The job was makeshift at best and she still had the nagging issue of her own injuries to contend with. Jessica maneuvered past the quarterback, pushed the swing gate aside and went behind the counter. She immediately spied something bolted to the wall.

That’s what we need,” she whispered.

She pushed aside the calendar (featuring a “tasteful” shot of October’s “Miss SPAS 12") and grabbed the greasy-looking white metal case behind it. She cleared a spot on a nearby computer desk, popped the clips of the first aid kit and dove in, using the contents to clean herself up and staunch her still-bleeding wounds.

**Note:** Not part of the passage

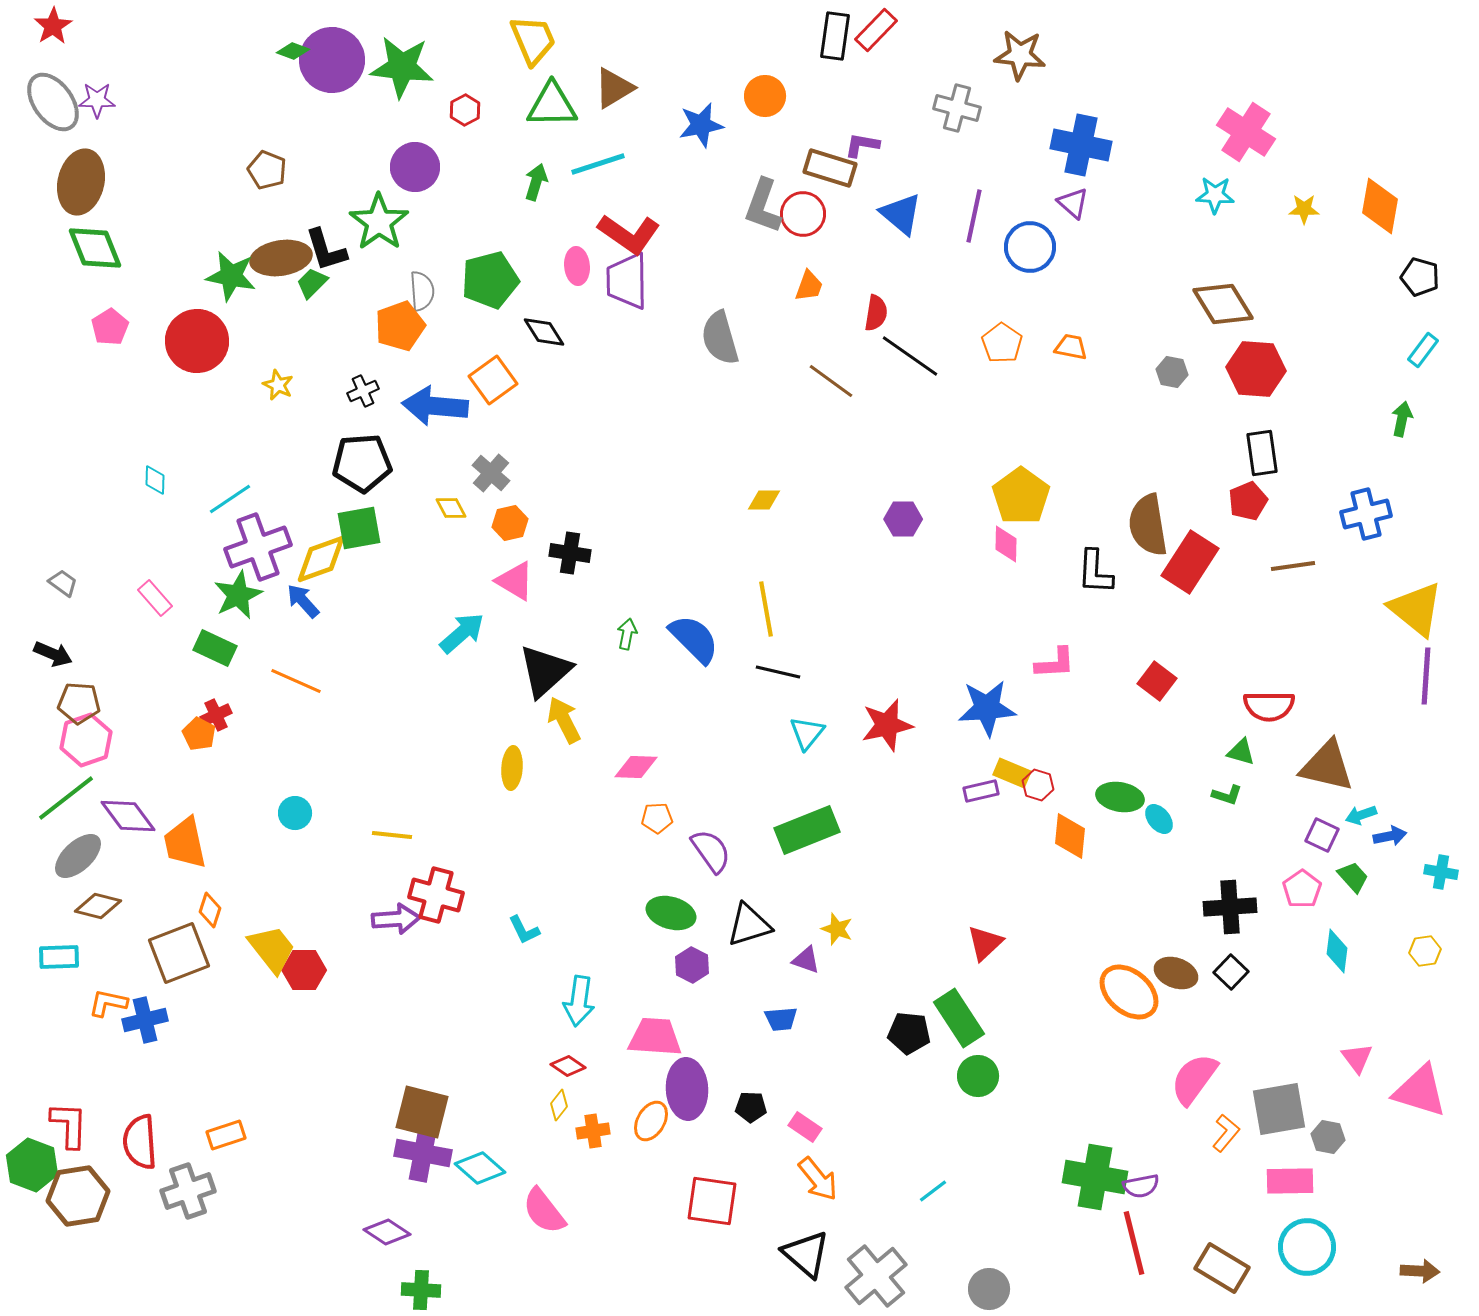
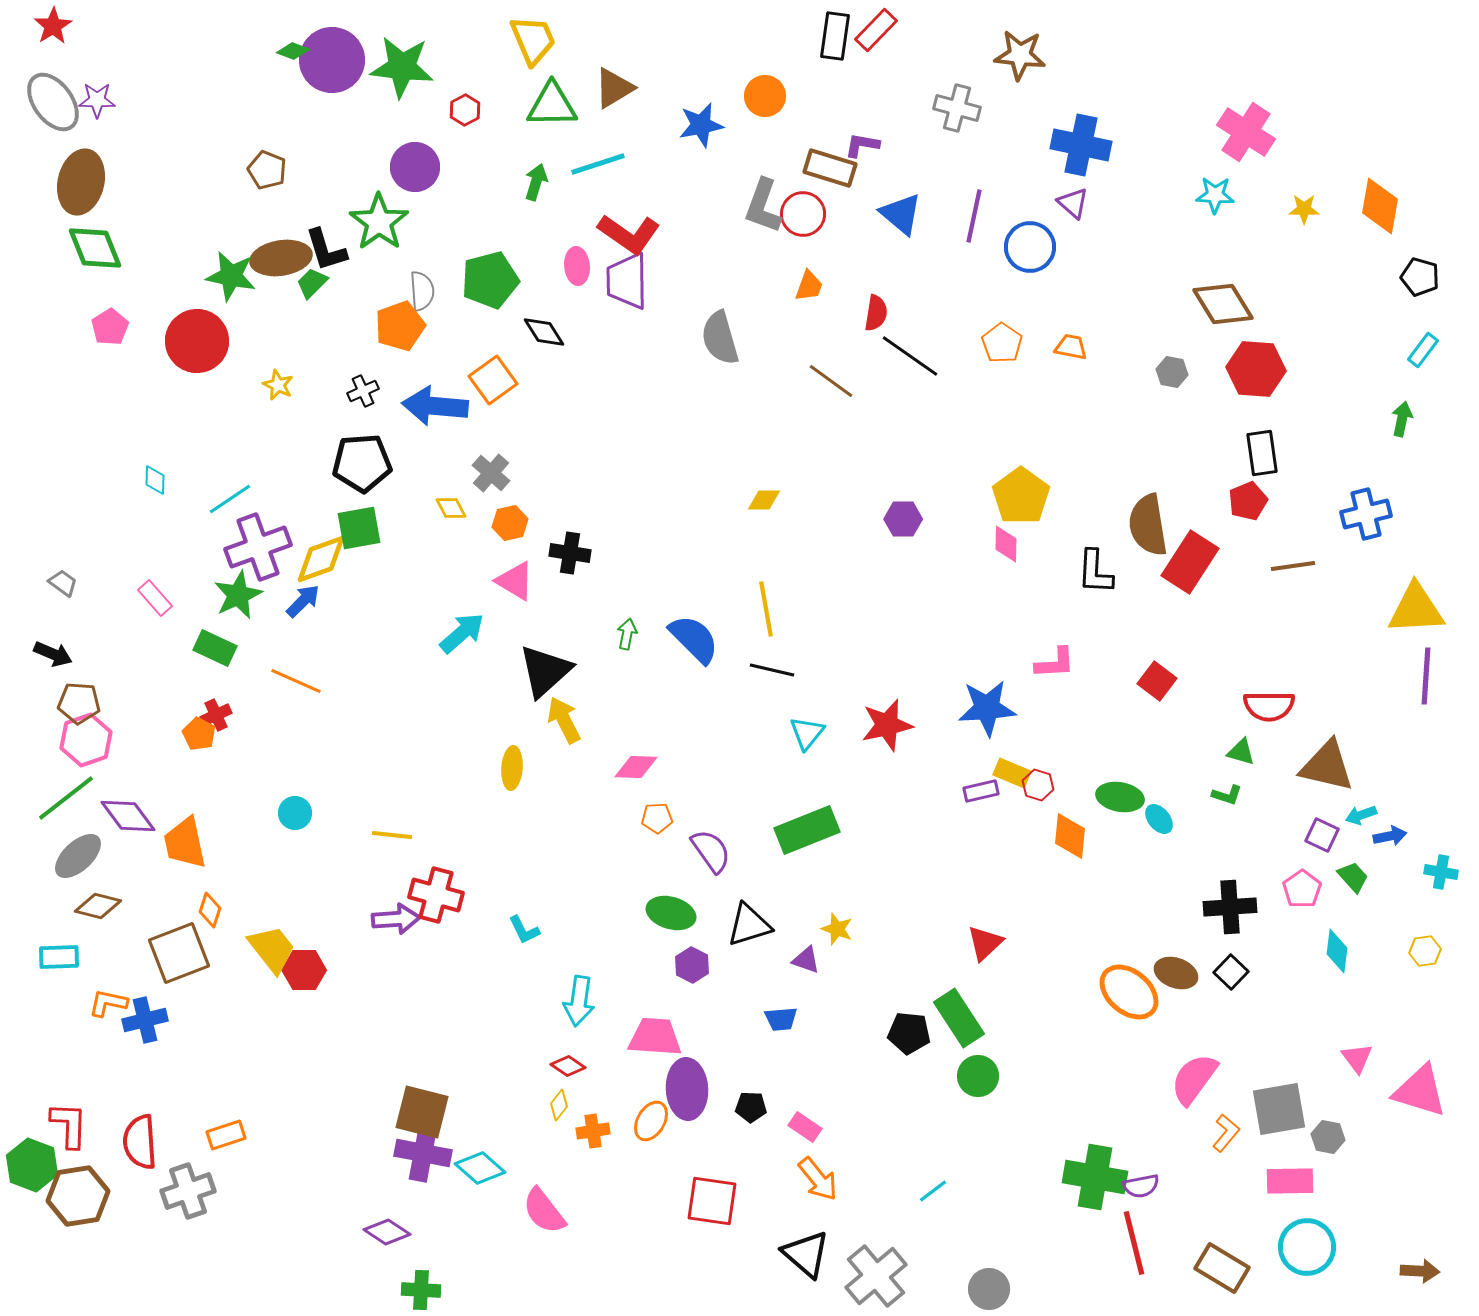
blue arrow at (303, 601): rotated 87 degrees clockwise
yellow triangle at (1416, 609): rotated 42 degrees counterclockwise
black line at (778, 672): moved 6 px left, 2 px up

Just as she finished up, a sudden sound startled everyone. They all looked up to see rotted fingers streaking one of the windows and then vanished, its owner clearly intent on the open door.

“They’re here!” Harmony shouted and jumped up.

She rushed towards the exit, brandishing her pistol.

“No, wait!” Bobby yelled as she ran past him.

The farm girl pushed open the door and turned on the approaching corpse shambling towards them. She leveled the revolver and braced herself for the kick.

The sound of the hammer clacking into place punctuated Bobby’s warning from back inside.

“You didn’t load that pistol yet!”

Despite realizing that she was unarmed, Harmony could only feel an overwhelming sense of relief as the figure revealed itself in the light.